I have somehow lived a life, my life, and as I say above, have learned little or nothing myself, of substance, of real significance, let alone anything at all that I could, with the confidence that I would be heard and understood, pass on to someone else.
And the great irony of this is that, if I have accomplished anything in my 84 years, it’s that I’ve helped to found a school, school being, of course, where skills and knowledge are passed on to others. I have to admit that on my part the skills and knowledge were not there. Not there to start with, although I must have pretended that they were, and certainly not there now in my 85th year when I’m literally grasping at the straws of knowledge that are still out there, and to me still unknown, and that I still might make, with yet more struggle and hard work, my own.

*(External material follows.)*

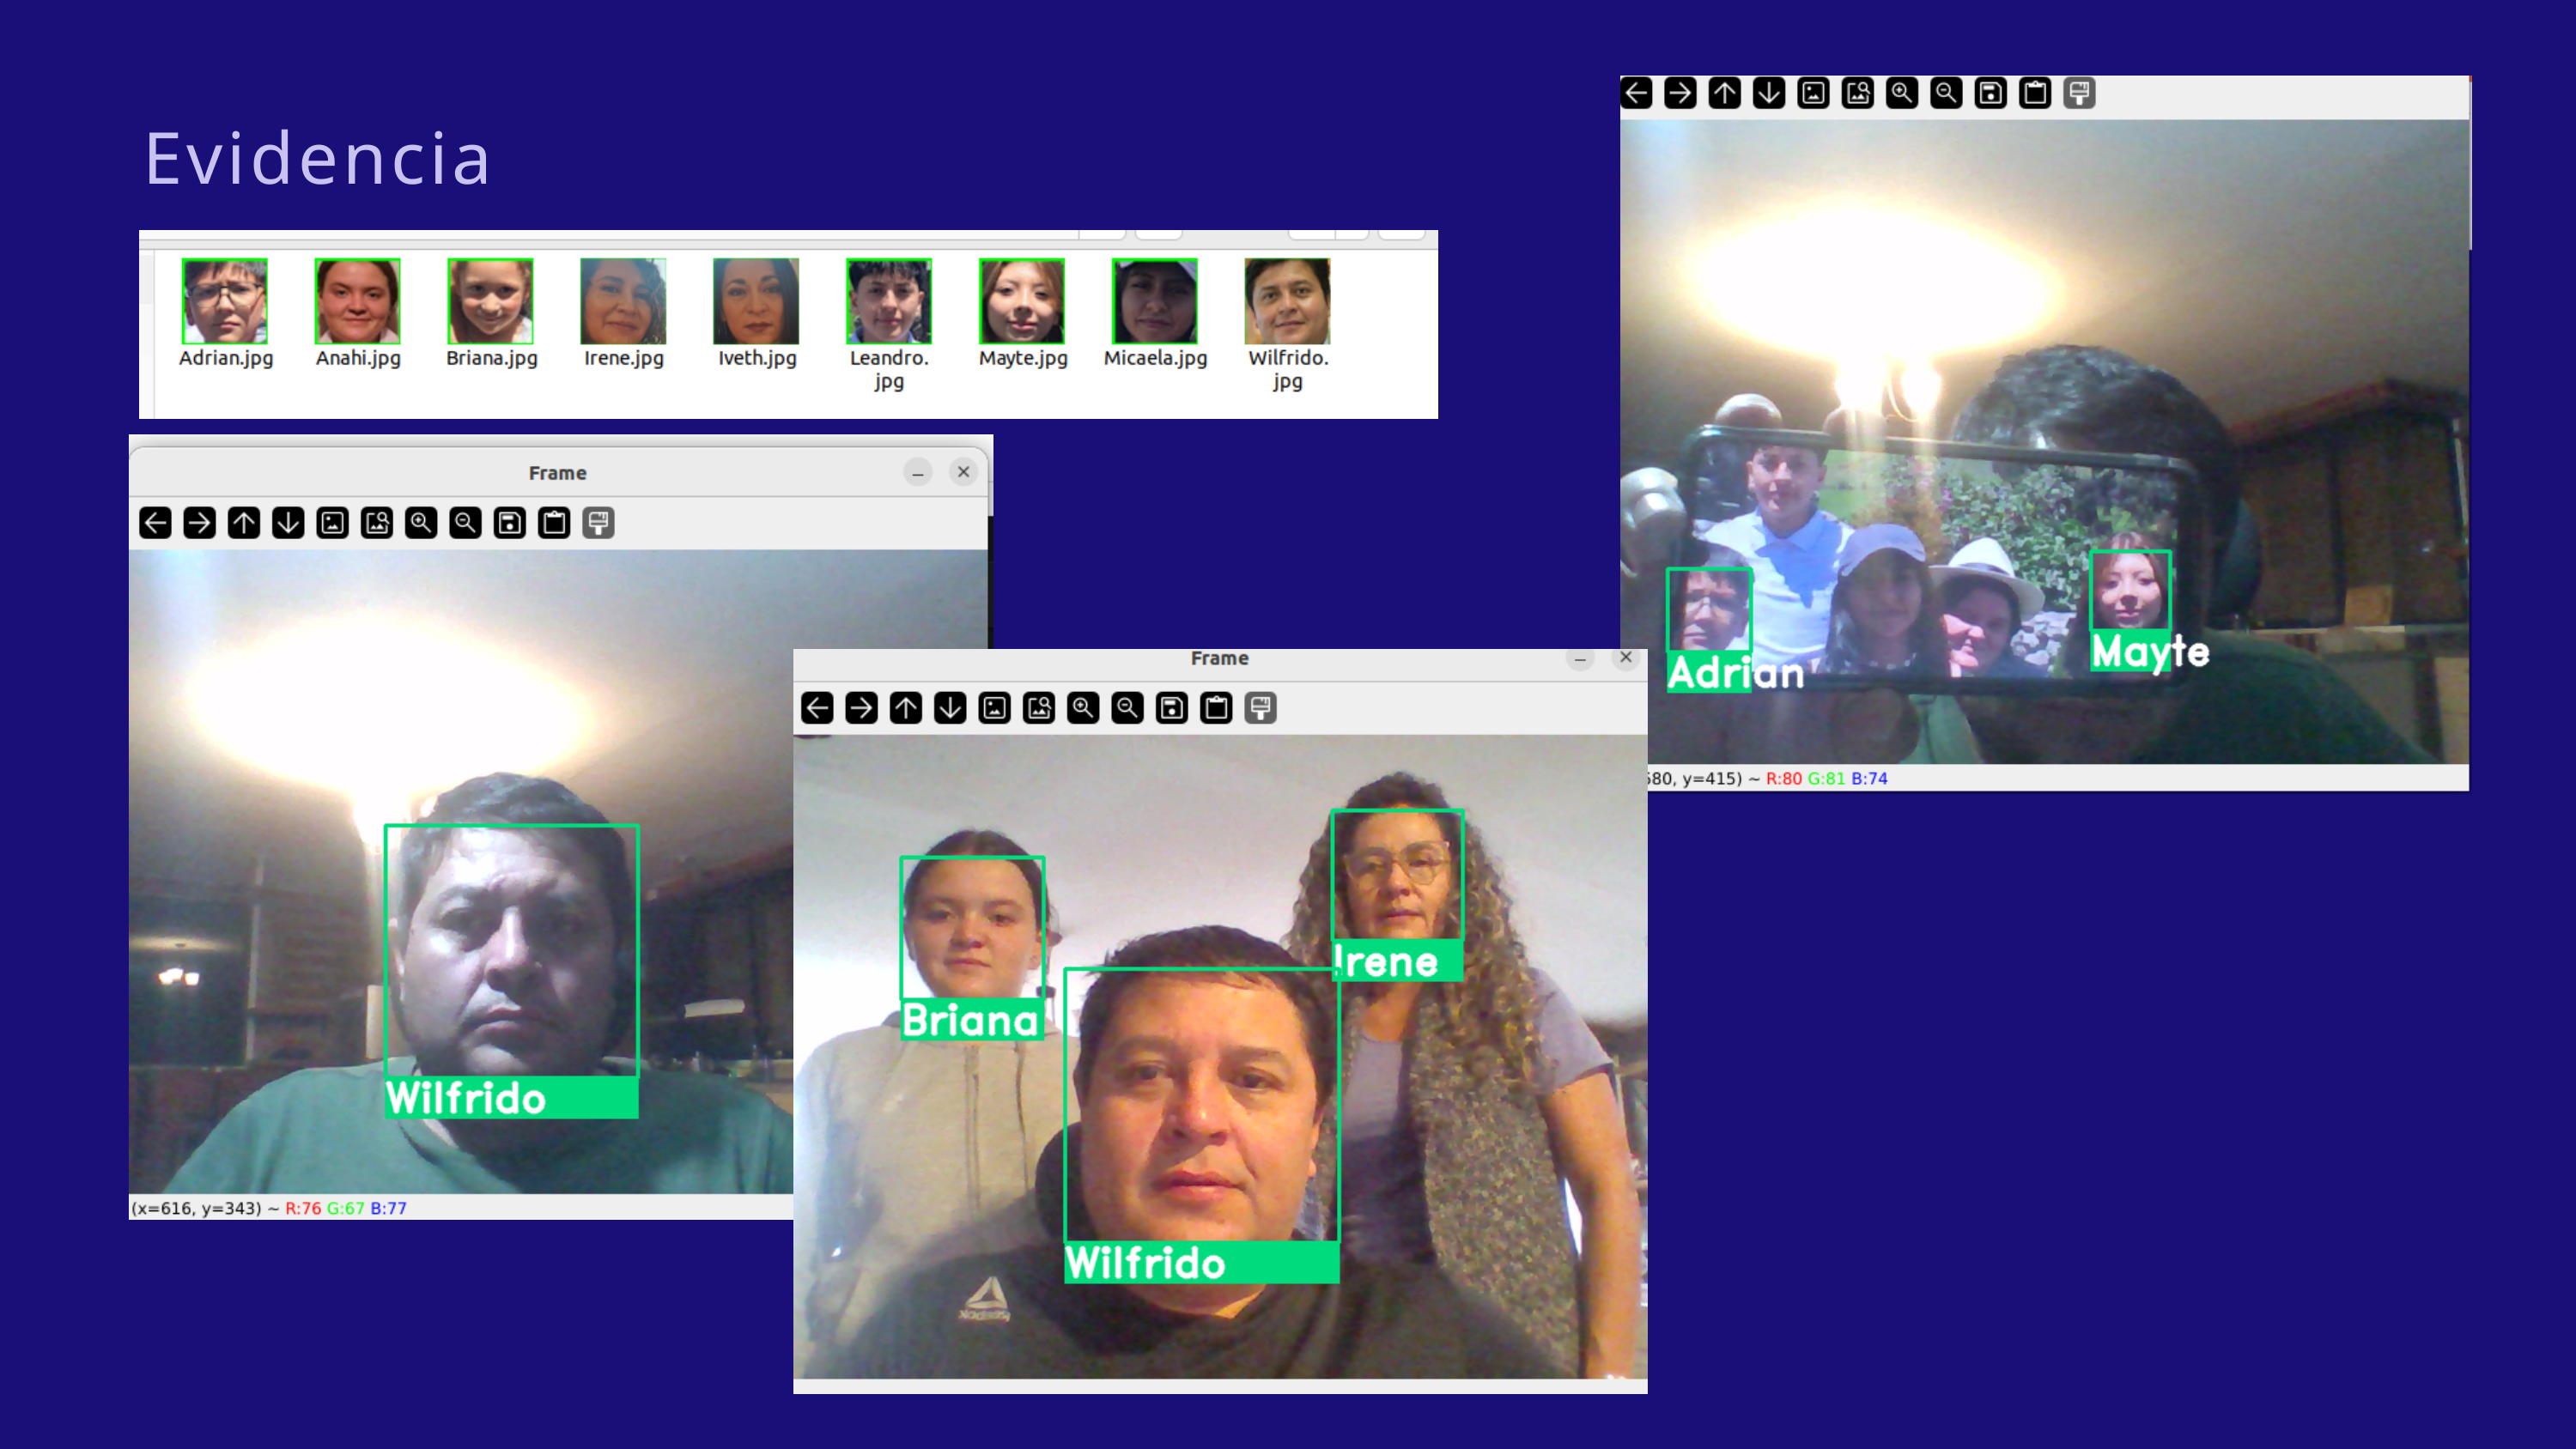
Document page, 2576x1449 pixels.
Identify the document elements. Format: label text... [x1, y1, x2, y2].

text_box Evidencia [143, 76, 1618, 199]
picture [128, 76, 2472, 1394]
picture [139, 230, 1439, 419]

Furthermore what then might I say now about my own role in an independent middle and high school that I founded and where my wife and I both worked many years? My role couldn’t have been my own ability and readiness to pass on to the young my own skills and knowledge which were minimal or non existent. What then could it have been?
To that question I think I may now know the answer. I seem to have, for most of my adult life, that which began in France the summer of 1951, while accomplishing little or nothing myself, I seem at least to have recognized what many others have accomplished, if only just a few of all those skills and knowledge that man has acquired during the tens of thousands of years of the common history of us, of humanity, of homo sapiens.
The acquisition of course, is still going on, and it may very well be accelerating. So what was my role in the school I founded with my wife? It does seem to me to be that I have almost always understood what at best school, any school ought to be most about, this being to help the young to come to something like “my own view” and recognition of what is the true achievement, the true greatness of man. That which is not there to begin with. Is it there, we would ask and hope, at the end of schooling?
You should not omit your role as philanthropist, helping to fuel the Boston charter schools, and their impact on ~10,000 kids a year, as well as a number of social entrepreneurs (like me!)